PROBLEM TO WORK ON:
Give back the line containing "25: (274, 148)" along with every line after it, exactly, until the entries end.

[Extracted data entries]
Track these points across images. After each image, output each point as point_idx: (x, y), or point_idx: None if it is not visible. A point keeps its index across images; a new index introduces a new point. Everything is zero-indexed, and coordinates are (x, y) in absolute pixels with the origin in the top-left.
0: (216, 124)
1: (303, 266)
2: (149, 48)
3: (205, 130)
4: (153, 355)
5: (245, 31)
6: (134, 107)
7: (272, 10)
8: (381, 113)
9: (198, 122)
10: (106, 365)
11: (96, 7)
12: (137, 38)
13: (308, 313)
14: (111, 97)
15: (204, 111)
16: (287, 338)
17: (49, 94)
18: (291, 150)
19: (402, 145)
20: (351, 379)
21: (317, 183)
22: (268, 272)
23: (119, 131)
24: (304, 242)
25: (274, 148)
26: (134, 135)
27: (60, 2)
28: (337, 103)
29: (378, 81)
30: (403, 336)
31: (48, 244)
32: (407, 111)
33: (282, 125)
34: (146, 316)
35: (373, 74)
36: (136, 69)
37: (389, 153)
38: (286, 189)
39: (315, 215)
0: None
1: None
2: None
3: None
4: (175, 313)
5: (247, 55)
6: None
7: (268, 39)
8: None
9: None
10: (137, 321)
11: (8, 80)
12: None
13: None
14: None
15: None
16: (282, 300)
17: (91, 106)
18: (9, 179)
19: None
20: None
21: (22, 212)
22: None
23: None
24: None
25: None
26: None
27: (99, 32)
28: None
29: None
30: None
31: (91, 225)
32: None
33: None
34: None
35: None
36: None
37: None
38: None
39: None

SOLUTION TO THE EXERCISE:
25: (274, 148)
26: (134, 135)
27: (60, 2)
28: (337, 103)
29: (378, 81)
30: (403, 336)
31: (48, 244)
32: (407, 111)
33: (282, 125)
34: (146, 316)
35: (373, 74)
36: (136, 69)
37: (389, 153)
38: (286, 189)
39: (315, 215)
0: None
1: None
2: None
3: None
4: (175, 313)
5: (247, 55)
6: None
7: (268, 39)
8: None
9: None
10: (137, 321)
11: (8, 80)
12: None
13: None
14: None
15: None
16: (282, 300)
17: (91, 106)
18: (9, 179)
19: None
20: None
21: (22, 212)
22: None
23: None
24: None
25: None
26: None
27: (99, 32)
28: None
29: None
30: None
31: (91, 225)
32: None
33: None
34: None
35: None
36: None
37: None
38: None
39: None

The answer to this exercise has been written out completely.